**Set exercise**
Return every line of the listing below word for word, keeping the original order.

**Dataset content**
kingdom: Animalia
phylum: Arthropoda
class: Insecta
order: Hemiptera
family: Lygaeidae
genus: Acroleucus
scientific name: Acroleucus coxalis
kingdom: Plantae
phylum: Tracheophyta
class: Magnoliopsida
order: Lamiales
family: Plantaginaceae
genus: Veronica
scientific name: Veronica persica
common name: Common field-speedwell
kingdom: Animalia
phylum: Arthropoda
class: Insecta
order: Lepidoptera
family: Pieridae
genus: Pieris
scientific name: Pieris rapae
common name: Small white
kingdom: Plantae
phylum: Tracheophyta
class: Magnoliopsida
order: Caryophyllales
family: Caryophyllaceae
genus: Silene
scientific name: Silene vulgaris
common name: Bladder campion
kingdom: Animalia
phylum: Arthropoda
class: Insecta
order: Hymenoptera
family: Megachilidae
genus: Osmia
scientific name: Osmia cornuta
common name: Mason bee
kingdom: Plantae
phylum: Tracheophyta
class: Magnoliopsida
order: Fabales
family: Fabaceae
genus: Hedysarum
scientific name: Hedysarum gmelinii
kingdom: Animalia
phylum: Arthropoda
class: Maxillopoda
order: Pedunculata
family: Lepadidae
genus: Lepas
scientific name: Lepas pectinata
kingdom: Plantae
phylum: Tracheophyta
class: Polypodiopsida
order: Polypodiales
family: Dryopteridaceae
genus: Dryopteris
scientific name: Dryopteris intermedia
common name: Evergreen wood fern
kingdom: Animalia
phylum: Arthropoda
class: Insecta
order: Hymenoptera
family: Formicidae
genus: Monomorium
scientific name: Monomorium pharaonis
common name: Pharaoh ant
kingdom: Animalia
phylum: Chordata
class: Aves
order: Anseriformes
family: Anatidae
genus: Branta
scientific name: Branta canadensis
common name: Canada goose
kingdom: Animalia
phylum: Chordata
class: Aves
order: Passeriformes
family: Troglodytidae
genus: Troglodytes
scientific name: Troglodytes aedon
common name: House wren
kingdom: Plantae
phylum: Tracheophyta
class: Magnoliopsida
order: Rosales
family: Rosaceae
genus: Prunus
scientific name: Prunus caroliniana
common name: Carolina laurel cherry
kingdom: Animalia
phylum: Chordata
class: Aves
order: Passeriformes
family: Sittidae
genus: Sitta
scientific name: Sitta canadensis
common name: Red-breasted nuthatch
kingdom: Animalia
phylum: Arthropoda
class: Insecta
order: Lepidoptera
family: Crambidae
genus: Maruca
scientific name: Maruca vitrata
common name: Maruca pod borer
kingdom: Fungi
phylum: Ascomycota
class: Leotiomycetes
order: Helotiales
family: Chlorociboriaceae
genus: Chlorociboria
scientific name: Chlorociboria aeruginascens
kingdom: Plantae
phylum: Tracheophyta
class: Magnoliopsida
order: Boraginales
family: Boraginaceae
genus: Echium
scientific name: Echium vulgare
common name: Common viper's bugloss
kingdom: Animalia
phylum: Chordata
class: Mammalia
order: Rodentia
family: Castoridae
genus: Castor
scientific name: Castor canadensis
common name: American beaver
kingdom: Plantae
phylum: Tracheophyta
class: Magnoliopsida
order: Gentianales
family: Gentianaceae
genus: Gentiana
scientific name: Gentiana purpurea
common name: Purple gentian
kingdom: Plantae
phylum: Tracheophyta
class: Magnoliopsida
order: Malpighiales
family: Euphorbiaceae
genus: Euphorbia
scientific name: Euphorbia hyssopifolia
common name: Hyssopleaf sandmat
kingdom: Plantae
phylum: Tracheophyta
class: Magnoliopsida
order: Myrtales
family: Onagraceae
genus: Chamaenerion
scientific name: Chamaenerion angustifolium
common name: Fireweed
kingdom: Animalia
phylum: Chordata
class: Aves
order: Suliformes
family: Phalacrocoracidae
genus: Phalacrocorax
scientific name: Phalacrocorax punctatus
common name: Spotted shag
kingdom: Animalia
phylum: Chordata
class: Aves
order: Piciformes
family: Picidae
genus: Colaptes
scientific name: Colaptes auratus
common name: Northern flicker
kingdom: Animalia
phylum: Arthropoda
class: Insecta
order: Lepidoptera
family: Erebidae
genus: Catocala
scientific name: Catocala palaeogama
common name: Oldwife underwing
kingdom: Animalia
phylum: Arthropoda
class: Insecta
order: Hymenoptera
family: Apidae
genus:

**Result for this exercise**
kingdom: Animalia
phylum: Arthropoda
class: Insecta
order: Hemiptera
family: Lygaeidae
genus: Acroleucus
scientific name: Acroleucus coxalis
kingdom: Plantae
phylum: Tracheophyta
class: Magnoliopsida
order: Lamiales
family: Plantaginaceae
genus: Veronica
scientific name: Veronica persica
common name: Common field-speedwell
kingdom: Animalia
phylum: Arthropoda
class: Insecta
order: Lepidoptera
family: Pieridae
genus: Pieris
scientific name: Pieris rapae
common name: Small white
kingdom: Plantae
phylum: Tracheophyta
class: Magnoliopsida
order: Caryophyllales
family: Caryophyllaceae
genus: Silene
scientific name: Silene vulgaris
common name: Bladder campion
kingdom: Animalia
phylum: Arthropoda
class: Insecta
order: Hymenoptera
family: Megachilidae
genus: Osmia
scientific name: Osmia cornuta
common name: Mason bee
kingdom: Plantae
phylum: Tracheophyta
class: Magnoliopsida
order: Fabales
family: Fabaceae
genus: Hedysarum
scientific name: Hedysarum gmelinii
kingdom: Animalia
phylum: Arthropoda
class: Maxillopoda
order: Pedunculata
family: Lepadidae
genus: Lepas
scientific name: Lepas pectinata
kingdom: Plantae
phylum: Tracheophyta
class: Polypodiopsida
order: Polypodiales
family: Dryopteridaceae
genus: Dryopteris
scientific name: Dryopteris intermedia
common name: Evergreen wood fern
kingdom: Animalia
phylum: Arthropoda
class: Insecta
order: Hymenoptera
family: Formicidae
genus: Monomorium
scientific name: Monomorium pharaonis
common name: Pharaoh ant
kingdom: Animalia
phylum: Chordata
class: Aves
order: Anseriformes
family: Anatidae
genus: Branta
scientific name: Branta canadensis
common name: Canada goose
kingdom: Animalia
phylum: Chordata
class: Aves
order: Passeriformes
family: Troglodytidae
genus: Troglodytes
scientific name: Troglodytes aedon
common name: House wren
kingdom: Plantae
phylum: Tracheophyta
class: Magnoliopsida
order: Rosales
family: Rosaceae
genus: Prunus
scientific name: Prunus caroliniana
common name: Carolina laurel cherry
kingdom: Animalia
phylum: Chordata
class: Aves
order: Passeriformes
family: Sittidae
genus: Sitta
scientific name: Sitta canadensis
common name: Red-breasted nuthatch
kingdom: Animalia
phylum: Arthropoda
class: Insecta
order: Lepidoptera
family: Crambidae
genus: Maruca
scientific name: Maruca vitrata
common name: Maruca pod borer
kingdom: Fungi
phylum: Ascomycota
class: Leotiomycetes
order: Helotiales
family: Chlorociboriaceae
genus: Chlorociboria
scientific name: Chlorociboria aeruginascens
kingdom: Plantae
phylum: Tracheophyta
class: Magnoliopsida
order: Boraginales
family: Boraginaceae
genus: Echium
scientific name: Echium vulgare
common name: Common viper's bugloss
kingdom: Animalia
phylum: Chordata
class: Mammalia
order: Rodentia
family: Castoridae
genus: Castor
scientific name: Castor canadensis
common name: American beaver
kingdom: Plantae
phylum: Tracheophyta
class: Magnoliopsida
order: Gentianales
family: Gentianaceae
genus: Gentiana
scientific name: Gentiana purpurea
common name: Purple gentian
kingdom: Plantae
phylum: Tracheophyta
class: Magnoliopsida
order: Malpighiales
family: Euphorbiaceae
genus: Euphorbia
scientific name: Euphorbia hyssopifolia
common name: Hyssopleaf sandmat
kingdom: Plantae
phylum: Tracheophyta
class: Magnoliopsida
order: Myrtales
family: Onagraceae
genus: Chamaenerion
scientific name: Chamaenerion angustifolium
common name: Fireweed
kingdom: Animalia
phylum: Chordata
class: Aves
order: Suliformes
family: Phalacrocoracidae
genus: Phalacrocorax
scientific name: Phalacrocorax punctatus
common name: Spotted shag
kingdom: Animalia
phylum: Chordata
class: Aves
order: Piciformes
family: Picidae
genus: Colaptes
scientific name: Colaptes auratus
common name: Northern flicker
kingdom: Animalia
phylum: Arthropoda
class: Insecta
order: Lepidoptera
family: Erebidae
genus: Catocala
scientific name: Catocala palaeogama
common name: Oldwife underwing
kingdom: Animalia
phylum: Arthropoda
class: Insecta
order: Hymenoptera
family: Apidae
genus:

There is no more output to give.